FirstWatch has discovered a new variant of TDSS Rootkit that beacons to specific online hosts. We will dissect the behavior in a moment, but first everyone should run this Custom query back to the middle of August to look for hits:
alias.host begins update,report && filename='<none>' && directory='/' && query exists && query length 100-u
This looks for hostnames that begin with update or report, with no filename, in a root directory with a query length of 100 characters or longer. You should also convert this query to a rule to push to your decoders. Call it TDSS Botnet Notification Beaconing. If you got hits on this, you might want to quarantine your victim hosts. Good luck with that.
Now let's take a look at what we've found, and discuss its utter weirdness.
In our sandbox, beginning on August 19, we started seeing unusual update servers with a rotating Alias.Host name. There are no two hostnames alike. Here is a screenshot using the custom drill above:
If you try to resolve any of these update servers via DNS, you will find that none of them return an IP. We suspect that these hostnames are generated on the TDSS infected host by modifying a local hosts table- and the randomized characters in the hostname are likely unique identifiers representing time, host, or something more.

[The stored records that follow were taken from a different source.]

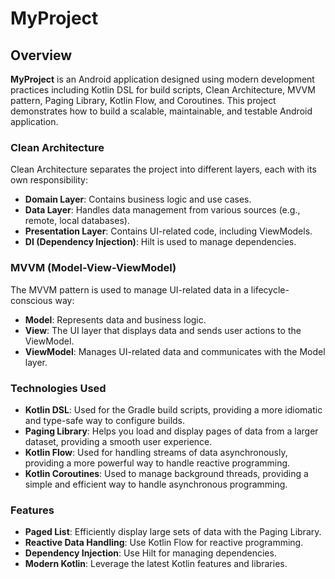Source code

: # MyProject

## Overview

**MyProject** is an Android application designed using modern development practices including Kotlin DSL for build scripts, Clean Architecture, MVVM pattern, Paging Library, Kotlin Flow, and Coroutines. This project demonstrates how to build a scalable, maintainable, and testable Android application.

### Clean Architecture

Clean Architecture separates the project into different layers, each with its own responsibility:

- **Domain Layer**: Contains business logic and use cases.
- **Data Layer**: Handles data management from various sources (e.g., remote, local databases).
- **Presentation Layer**: Contains UI-related code, including ViewModels.
- **DI (Dependency Injection)**: Hilt is used to manage dependencies.

### MVVM (Model-View-ViewModel)

The MVVM pattern is used to manage UI-related data in a lifecycle-conscious way:

- **Model**: Represents data and business logic.
- **View**: The UI layer that displays data and sends user actions to the ViewModel.
- **ViewModel**: Manages UI-related data and communicates with the Model layer.

### Technologies Used

- **Kotlin DSL**: Used for the Gradle build scripts, providing a more idiomatic and type-safe way to configure builds.
- **Paging Library**: Helps you load and display pages of data from a larger dataset, providing a smooth user experience.
- **Kotlin Flow**: Used for handling streams of data asynchronously, providing a more powerful way to handle reactive programming.
- **Kotlin Coroutines**: Used to manage background threads, providing a simple and efficient way to handle asynchronous programming.

### Features

- **Paged List**: Efficiently display large sets of data with the Paging Library.
- **Reactive Data Handling**: Use Kotlin Flow for reactive programming.
- **Dependency Injection**: Use Hilt for managing dependencies.
- **Modern Kotlin**: Leverage the latest Kotlin features and libraries.
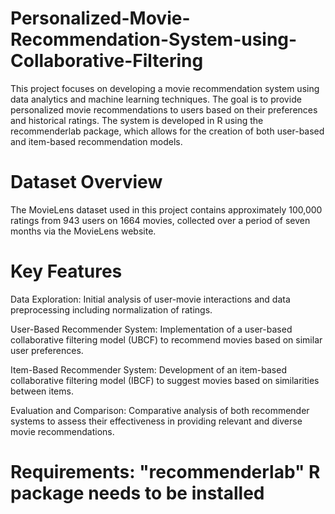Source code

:# Personalized-Movie-Recommendation-System-using-Collaborative-Filtering

This project focuses on developing a movie recommendation system using data analytics and machine learning techniques. The goal is to provide personalized movie recommendations to users based on their preferences and historical ratings. The system is developed in R using the recommenderlab package, which allows for the creation of both user-based and item-based recommendation models.

# Dataset Overview

The MovieLens dataset used in this project contains approximately 100,000 ratings from 943 users on 1664 movies, collected over a period of seven months via the MovieLens website.

# Key Features

Data Exploration: Initial analysis of user-movie interactions and data preprocessing including normalization of ratings.

User-Based Recommender System: Implementation of a user-based collaborative filtering model (UBCF) to recommend movies based on similar user preferences.

Item-Based Recommender System: Development of an item-based collaborative filtering model (IBCF) to suggest movies based on similarities between items.

Evaluation and Comparison: Comparative analysis of both recommender systems to assess their effectiveness in providing relevant and diverse movie recommendations.

# Requirements: "recommenderlab" R package needs to be installed
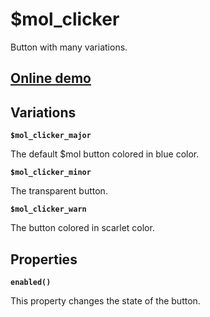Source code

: # $mol_clicker

Button with many variations.

## [Online demo](http://eigenmethod.github.io/mol/#demo=mol_clicker_demo)

## Variations

**`$mol_clicker_major`**

The default $mol button colored in blue color.

**`$mol_clicker_minor`**

The transparent button.

**`$mol_clicker_warn`**

The button colored in scarlet color.

## Properties

**`enabled()`**

This property changes the state of the button.
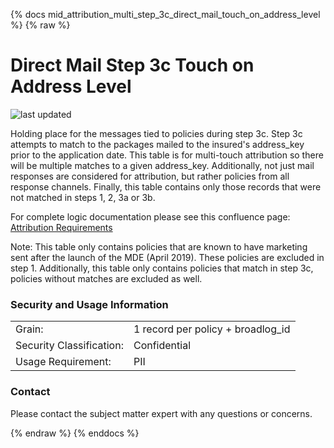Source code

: {% docs mid_attribution_multi_step_3c_direct_mail_touch_on_address_level %}
{% raw %}

# Direct Mail Step 3c Touch on Address Level

![last updated](assets/update_badges/mid_attribution_direct_mail_step_3c_direct_mail_touch_on_household_level.svg)

Holding place for the messages tied to policies during step 3c. Step
3c attempts to match to the packages mailed to the insured's 
address_key prior to the application date. This table is for multi-touch attribution
so there will be multiple matches to a given address_key. Additionally, not just mail
responses are considered for attribution, but rather policies from all response channels. 
Finally, this table contains only those records that were not matched in steps 1, 2, 3a or 3b.

For complete logic documentation please see this confluence page: 
[Attribution Requirements](https://aaalife-data.atlassian.net/wiki/spaces/2PA/pages/11282644993/2022+V3+Multi-Touch+Attribution+Requirements)

Note: This table only contains policies that are known to have marketing 
sent after the launch of the MDE (April 2019). These policies are excluded
in step 1. Additionally, this table only contains policies that match in step 3c, 
policies without matches are excluded as well.

### Security and Usage Information
|     |     |
| --- | --- |
| Grain:                   | 1 record per policy + broadlog_id|
| Security Classification: | Confidential |
| Usage Requirement:       | PII |

### Contact
Please contact the subject matter expert with any questions or concerns.

{% endraw %}
{% enddocs %}
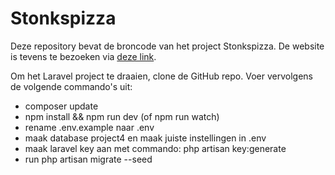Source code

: # Stonkspizza
Deze repository bevat de broncode van het project Stonkspizza. De website is tevens te bezoeken via [deze link](https://richardswinkels.nl/projects/stonkspizza/).

Om het Laravel project te draaien, clone de GitHub repo. 
Voer vervolgens de volgende commando's uit: 
<ul>
    <li>composer update</li>
    <li>npm install && npm run dev (of npm run watch)</li>
    <li>rename .env.example naar .env</li>
    <li>maak database project4 en maak juiste instellingen in .env</li>
    <li>maak laravel key aan met commando: php artisan key:generate</li>
    <li>run php artisan migrate --seed</li>
</ul>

Make no mistake, these hosts are indeed communicating over port 80 to these hosts. But if you try to connect to the host via destination IP directly on port 80, you are blocked. The hosts in question, screenshotted below, are preventing researchers, web crawlers and everyone OTHER than the TDSS bots to connect to it. I'm not sure how they manage to do this, but there is a hardcoded user-agent string of a beta version of Firefox that each of the above connections have in common. Perhaps the hosts at the destination IP addresses are using a rotating .htaccess file to only allow a specific UA string, or maybe it validates the hostname format in the inbound connection. I'm not sure.
Even URLQuery has seen this activity and they also have no screenshot of a valid connection. They also don't know what it is. Maybe someone should tell them it's TDSS rootkit.
So we know this is TDSS rootkit because we were able to pull the source files from our sandbox. VirusTotal agrees that this is a TDSS Variant. The first time they saw this file was on August 24th, about a week after we spotted it.
Next, check out the queries from the beaconing. Normal HTTP traffic only performs queries against a file, like a PHP file, and then passes a query to a backend database. In this instance, there is no filename being called. The query is actually against the root directory. This oddness also helped this traffic stand out against normal activity.
In summary, this new botnet beaconing from a rootkit is doing its best to hide from researchers. You can't browse the destination host. Each hostname is different, rendering watchlists and feeds void. The queries are wildly varying, making it very difficult to write a signature for detection. But with RSA's Security Analytics, you can still write a simple rule capturing the hostname beginnings, the filename, directory, and a query length, and you can detect this malicious traffic.
By the way, the destinations are now part of NWLive, so all clients subscribing to RSA FirstWatch content will have detection capability.